■ **Task statement**
In the listing below, the lines starting with the line with "right elbow: (377, 303)" and going on through the line with "right front paw: (363, 346)" are to be reproduced exactly, and only those.

■ **Source information**
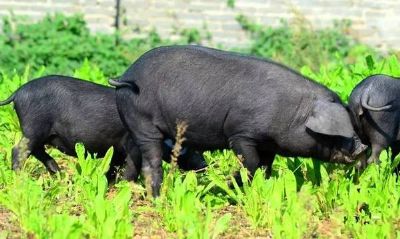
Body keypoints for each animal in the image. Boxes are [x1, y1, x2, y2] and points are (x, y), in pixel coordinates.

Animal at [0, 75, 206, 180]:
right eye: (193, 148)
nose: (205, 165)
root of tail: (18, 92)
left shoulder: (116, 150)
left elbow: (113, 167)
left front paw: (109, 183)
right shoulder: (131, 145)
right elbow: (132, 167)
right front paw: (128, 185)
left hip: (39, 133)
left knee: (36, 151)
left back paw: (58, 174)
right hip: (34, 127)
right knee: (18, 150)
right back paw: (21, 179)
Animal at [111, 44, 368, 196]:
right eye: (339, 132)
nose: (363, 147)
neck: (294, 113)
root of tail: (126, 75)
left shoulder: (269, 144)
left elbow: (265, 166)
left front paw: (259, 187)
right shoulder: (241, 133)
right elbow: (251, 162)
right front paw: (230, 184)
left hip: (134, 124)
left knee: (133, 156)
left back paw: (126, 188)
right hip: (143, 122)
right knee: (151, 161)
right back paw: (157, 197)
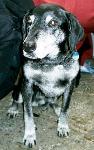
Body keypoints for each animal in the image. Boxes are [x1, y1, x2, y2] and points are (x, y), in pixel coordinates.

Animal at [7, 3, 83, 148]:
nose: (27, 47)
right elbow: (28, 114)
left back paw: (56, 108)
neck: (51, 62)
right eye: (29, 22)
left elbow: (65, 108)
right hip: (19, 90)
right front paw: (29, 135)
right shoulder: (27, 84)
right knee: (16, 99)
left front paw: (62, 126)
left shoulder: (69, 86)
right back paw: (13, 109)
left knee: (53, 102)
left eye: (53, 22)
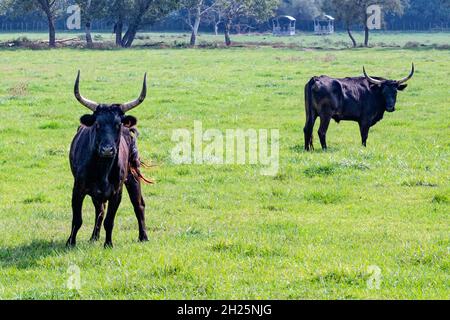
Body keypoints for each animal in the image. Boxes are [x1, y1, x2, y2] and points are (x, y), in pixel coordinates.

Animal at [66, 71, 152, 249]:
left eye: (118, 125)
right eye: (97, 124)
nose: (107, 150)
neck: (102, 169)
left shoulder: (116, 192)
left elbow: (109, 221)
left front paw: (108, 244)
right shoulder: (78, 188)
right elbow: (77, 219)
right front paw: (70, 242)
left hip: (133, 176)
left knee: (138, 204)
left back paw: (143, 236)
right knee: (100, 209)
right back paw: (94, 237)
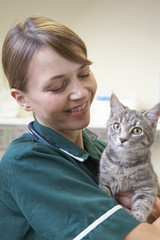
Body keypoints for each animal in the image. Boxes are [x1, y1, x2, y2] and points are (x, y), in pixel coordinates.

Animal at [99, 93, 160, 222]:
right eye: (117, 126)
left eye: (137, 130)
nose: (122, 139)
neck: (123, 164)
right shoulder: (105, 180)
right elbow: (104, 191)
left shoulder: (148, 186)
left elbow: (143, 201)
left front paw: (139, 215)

--

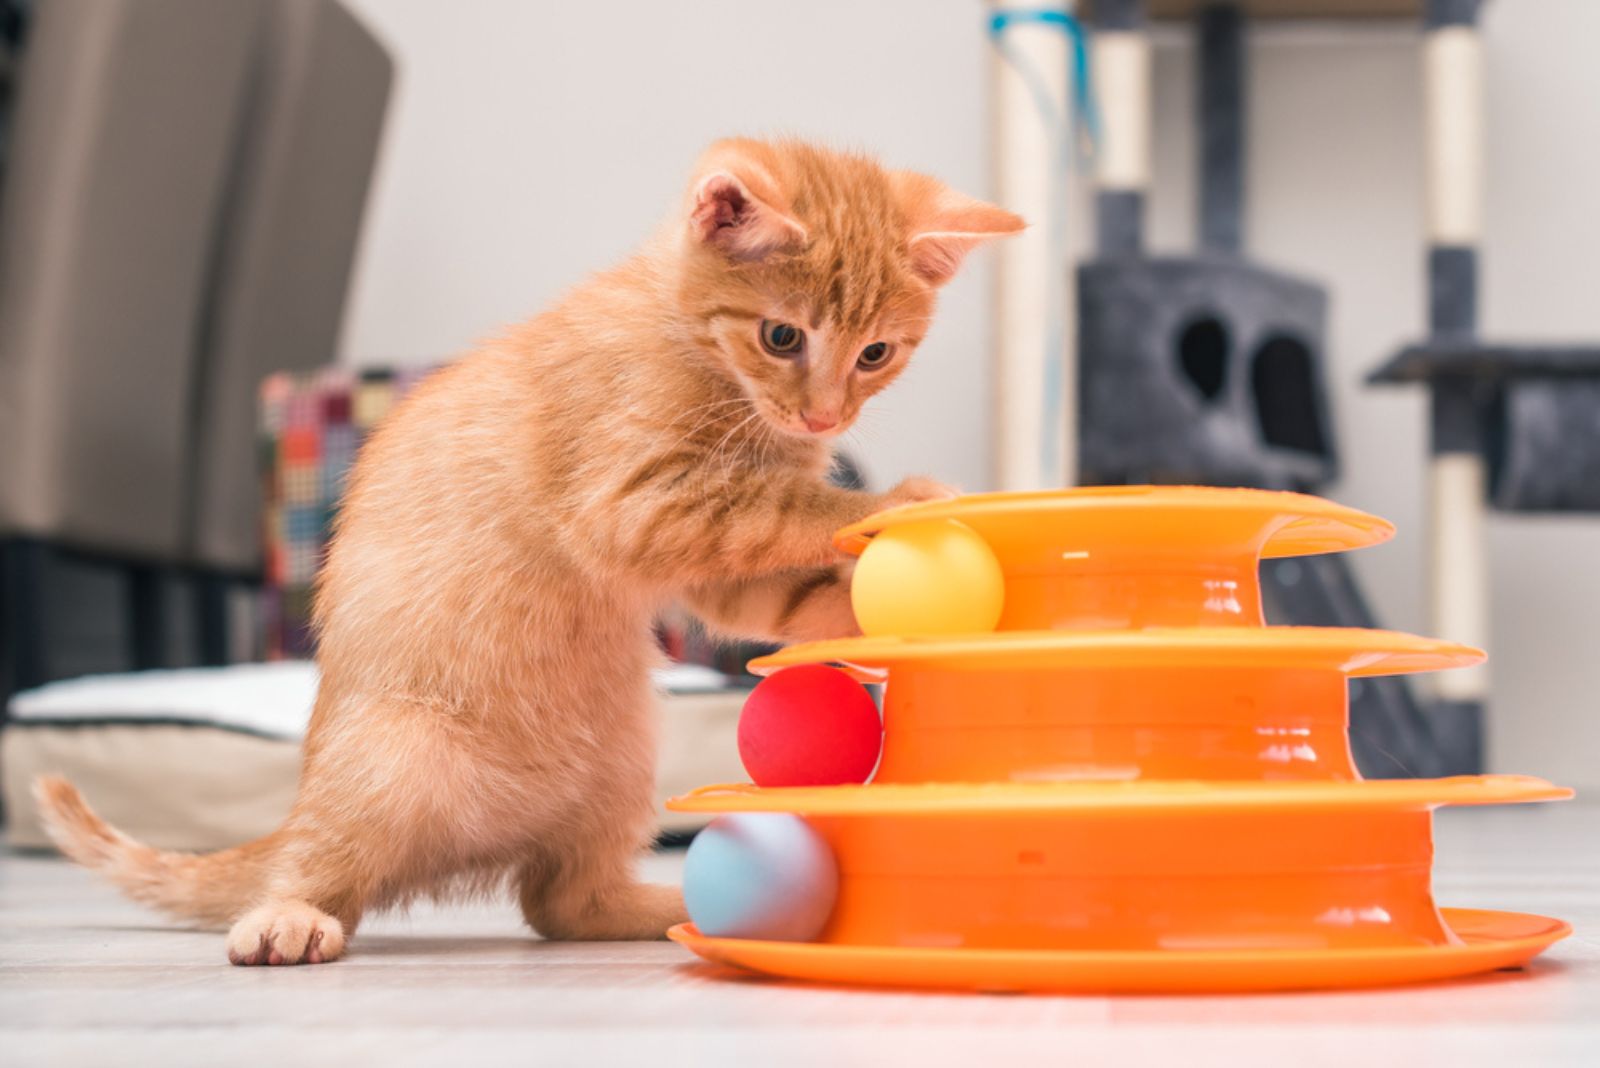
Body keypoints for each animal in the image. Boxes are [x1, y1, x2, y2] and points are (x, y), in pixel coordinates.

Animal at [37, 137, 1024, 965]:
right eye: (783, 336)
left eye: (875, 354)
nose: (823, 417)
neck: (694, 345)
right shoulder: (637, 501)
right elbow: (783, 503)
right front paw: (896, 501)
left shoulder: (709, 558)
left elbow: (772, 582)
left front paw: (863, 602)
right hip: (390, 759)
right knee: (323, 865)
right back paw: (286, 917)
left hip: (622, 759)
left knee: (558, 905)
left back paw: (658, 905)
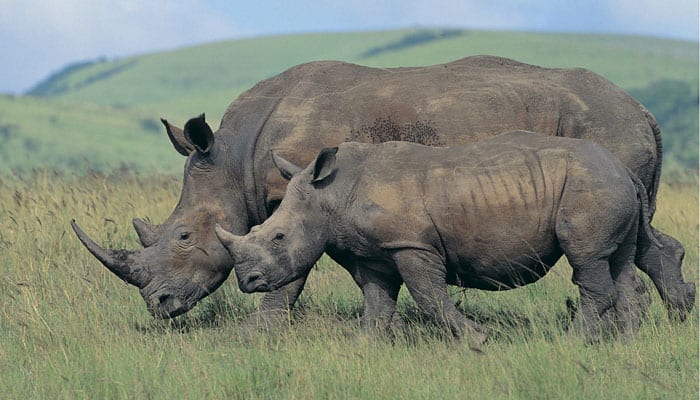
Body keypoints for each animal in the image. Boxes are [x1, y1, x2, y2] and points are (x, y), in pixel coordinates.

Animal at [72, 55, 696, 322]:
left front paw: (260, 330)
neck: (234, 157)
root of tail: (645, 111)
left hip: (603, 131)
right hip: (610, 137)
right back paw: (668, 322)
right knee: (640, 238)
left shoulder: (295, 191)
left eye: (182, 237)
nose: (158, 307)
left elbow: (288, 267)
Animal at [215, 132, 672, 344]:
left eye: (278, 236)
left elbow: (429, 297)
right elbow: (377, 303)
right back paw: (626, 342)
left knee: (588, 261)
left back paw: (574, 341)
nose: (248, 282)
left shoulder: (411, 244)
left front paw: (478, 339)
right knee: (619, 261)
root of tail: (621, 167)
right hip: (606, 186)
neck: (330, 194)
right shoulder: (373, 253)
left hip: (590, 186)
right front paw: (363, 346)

■ **Finished exercise**
right elbow: (377, 303)
right back paw: (626, 342)
left knee: (588, 261)
left back paw: (574, 341)
nose: (248, 282)
left shoulder: (411, 244)
left front paw: (478, 339)
right knee: (619, 261)
root of tail: (621, 167)
right hip: (606, 186)
neck: (330, 194)
right shoulder: (373, 253)
left hip: (590, 186)
right front paw: (363, 346)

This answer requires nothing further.